Nessa conjuntura, com condições favoráveis para ambientes bonapartistas e crescimento em progressão máxima do autoritarismo e das várias dimensões do conservadorismo, questões fundamentais se colocam para a esquerda construir uma visão contemporânea no século XXI: a) avançar em ações contundentes imediatas, ampliando forças para bandeiras que emergem nesse momento, como as “diretas já” e “nem um direito a menos”; b) defender a vida, com momentos contra a violência letal e pela ampliação da dignidade humana; c) construir proposições de políticas públicas, para enfraquecer as estratégias do capital no Brasil; d) fortalecer a narrativa pela convivência plena na cidade, com as múltiplas diferenças, para conquistar no imaginário predominante o desafio fundamental de superar as desigualdades como eixo fundamental da luta; e) ampliar a centralidade dos corpos da periferia como atores centrais das ações sociais, entre os quais destacam-se as mulheres negras e mais pobres, com ênfase as faveladas em todo o território nacional.
Construir insumos que contribuam para potencializar que mulheres, negras, pobres assumam o papel de sujeitos para uma cidadania ativa com vistas a conquistar uma cidade de direitos é ação fundamental para a revolução no contemporâneo.
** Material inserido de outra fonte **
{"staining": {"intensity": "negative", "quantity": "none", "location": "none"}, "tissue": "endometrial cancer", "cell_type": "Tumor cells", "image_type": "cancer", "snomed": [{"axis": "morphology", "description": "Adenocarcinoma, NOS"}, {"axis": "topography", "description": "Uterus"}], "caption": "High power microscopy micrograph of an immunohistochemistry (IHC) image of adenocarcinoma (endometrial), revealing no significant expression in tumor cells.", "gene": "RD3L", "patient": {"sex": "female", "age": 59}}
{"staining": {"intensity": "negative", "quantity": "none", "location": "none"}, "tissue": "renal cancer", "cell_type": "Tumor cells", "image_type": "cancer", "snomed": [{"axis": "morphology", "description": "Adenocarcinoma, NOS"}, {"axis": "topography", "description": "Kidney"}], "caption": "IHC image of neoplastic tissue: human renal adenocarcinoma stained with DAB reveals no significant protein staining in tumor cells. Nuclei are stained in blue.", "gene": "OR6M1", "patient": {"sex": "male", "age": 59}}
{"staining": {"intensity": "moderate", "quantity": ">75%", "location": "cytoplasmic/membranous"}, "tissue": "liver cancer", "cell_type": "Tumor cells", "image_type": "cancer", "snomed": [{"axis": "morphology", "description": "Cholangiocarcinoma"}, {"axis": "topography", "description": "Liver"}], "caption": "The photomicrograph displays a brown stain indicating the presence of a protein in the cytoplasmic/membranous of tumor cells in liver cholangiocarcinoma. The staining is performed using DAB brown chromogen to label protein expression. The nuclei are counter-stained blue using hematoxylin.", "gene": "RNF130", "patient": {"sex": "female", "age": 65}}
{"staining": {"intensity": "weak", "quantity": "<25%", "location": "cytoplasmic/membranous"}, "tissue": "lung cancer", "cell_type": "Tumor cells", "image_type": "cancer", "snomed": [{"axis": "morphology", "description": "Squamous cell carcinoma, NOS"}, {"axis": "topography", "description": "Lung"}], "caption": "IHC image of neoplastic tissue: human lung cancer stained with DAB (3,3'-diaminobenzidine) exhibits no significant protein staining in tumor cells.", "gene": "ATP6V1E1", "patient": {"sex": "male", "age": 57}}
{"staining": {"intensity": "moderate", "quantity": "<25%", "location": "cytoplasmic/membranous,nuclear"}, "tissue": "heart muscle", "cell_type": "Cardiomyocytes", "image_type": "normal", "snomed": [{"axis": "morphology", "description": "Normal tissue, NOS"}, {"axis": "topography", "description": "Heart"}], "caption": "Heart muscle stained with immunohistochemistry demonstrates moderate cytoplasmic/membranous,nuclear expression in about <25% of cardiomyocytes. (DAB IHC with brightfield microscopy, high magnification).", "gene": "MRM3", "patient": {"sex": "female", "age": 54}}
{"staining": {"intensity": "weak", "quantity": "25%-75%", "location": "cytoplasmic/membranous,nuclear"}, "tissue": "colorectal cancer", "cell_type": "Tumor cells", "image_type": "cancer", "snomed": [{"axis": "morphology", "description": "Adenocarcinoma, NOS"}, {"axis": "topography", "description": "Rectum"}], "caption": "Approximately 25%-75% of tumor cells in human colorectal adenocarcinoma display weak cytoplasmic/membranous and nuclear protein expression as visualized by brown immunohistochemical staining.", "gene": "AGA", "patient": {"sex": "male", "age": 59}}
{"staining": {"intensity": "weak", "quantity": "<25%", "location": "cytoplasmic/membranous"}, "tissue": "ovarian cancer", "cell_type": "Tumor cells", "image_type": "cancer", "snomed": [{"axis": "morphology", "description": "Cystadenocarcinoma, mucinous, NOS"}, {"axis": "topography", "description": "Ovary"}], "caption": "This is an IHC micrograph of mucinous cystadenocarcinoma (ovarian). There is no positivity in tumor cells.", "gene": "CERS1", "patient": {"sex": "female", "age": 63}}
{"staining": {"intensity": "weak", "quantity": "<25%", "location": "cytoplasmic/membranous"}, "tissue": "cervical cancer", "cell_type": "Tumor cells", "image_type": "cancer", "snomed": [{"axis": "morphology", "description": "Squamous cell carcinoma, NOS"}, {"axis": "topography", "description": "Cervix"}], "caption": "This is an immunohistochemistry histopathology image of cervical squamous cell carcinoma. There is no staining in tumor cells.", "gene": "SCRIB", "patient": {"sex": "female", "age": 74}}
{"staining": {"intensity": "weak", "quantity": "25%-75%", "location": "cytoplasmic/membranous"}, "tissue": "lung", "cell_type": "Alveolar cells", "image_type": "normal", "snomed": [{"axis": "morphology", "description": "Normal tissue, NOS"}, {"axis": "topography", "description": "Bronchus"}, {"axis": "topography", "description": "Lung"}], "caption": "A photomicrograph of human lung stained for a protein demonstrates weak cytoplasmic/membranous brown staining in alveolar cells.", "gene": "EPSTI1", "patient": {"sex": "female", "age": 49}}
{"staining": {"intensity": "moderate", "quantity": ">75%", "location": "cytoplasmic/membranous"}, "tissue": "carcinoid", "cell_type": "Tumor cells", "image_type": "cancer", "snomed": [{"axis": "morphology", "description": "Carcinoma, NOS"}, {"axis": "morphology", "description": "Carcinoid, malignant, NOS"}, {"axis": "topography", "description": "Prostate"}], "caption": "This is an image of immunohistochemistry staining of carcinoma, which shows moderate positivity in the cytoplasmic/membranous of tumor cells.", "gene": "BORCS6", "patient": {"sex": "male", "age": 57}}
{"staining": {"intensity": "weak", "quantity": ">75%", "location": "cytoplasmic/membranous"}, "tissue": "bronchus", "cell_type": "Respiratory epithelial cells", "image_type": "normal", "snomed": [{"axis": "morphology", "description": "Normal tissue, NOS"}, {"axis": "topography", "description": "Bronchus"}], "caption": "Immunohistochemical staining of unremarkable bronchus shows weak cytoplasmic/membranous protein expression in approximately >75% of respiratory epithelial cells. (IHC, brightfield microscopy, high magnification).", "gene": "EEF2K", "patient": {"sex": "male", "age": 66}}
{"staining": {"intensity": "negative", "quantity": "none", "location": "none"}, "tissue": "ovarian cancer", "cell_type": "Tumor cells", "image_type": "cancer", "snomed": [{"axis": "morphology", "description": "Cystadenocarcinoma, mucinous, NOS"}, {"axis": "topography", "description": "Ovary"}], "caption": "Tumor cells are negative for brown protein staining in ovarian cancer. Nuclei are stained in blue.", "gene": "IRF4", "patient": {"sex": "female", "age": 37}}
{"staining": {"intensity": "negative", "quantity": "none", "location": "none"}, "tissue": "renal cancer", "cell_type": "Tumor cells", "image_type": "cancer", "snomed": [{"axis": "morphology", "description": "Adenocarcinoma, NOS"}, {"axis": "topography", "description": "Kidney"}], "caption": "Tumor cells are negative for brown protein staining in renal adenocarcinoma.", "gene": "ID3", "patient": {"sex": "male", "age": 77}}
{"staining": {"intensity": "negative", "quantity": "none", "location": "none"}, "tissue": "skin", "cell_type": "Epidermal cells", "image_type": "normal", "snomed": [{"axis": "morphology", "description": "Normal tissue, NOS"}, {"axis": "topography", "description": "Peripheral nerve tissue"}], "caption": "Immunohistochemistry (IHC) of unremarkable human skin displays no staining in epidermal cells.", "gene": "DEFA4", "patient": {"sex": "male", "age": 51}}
- ↑ Marielle Franco é cria da favela da Maré. É socióloga formada pela PUC-Rio e mestra em Administração Pública pela Universidade Federal Fluminense (UFF). Sua dissertação de mestrado teve como tema: “UPP: a redução da favela a três letras”. Trabalhou em organizações da sociedade civil, como a Brasil Foundation e o Centro de Ações Solidárias da Maré (Ceasm). Coordenou a Comissão de Defesa dos Direitos Humanos e Cidadania da Assembleia Legislativa do Rio de Janeiro (Alerj), ao lado de Marcelo Freixo. Tem 39 anos e foi eleita Vereadora da Câmara Municipal do Rio de Janeiro pelo PSOL. Mulher, negra, mãe, favelada, Marielle Franco foi a quinta vereadora mais votada no Rio de Janeiro nas eleições de 2016, com 46.502 votos. Iniciou sua militância em direitos humanos após ingressar no pré-vestibular comunitário e perder uma amiga, vítima de bala perdida, num tiroteio entre policiais e traficantes no Complexo da Maré. Ao se tornar mãe aos 19 anos, de uma menina, Marielle também começou a se constituir como lutadora pelos direitos das mulheres e debater essa temática na periferia. As questões do feminismo, da luta contra o racismo, bem como a defesa dos direitos humanos nas favelas do país modulam o perfil de seu mandato e seus projetos em busca de um modelo de cidade mais justo para todos e todas.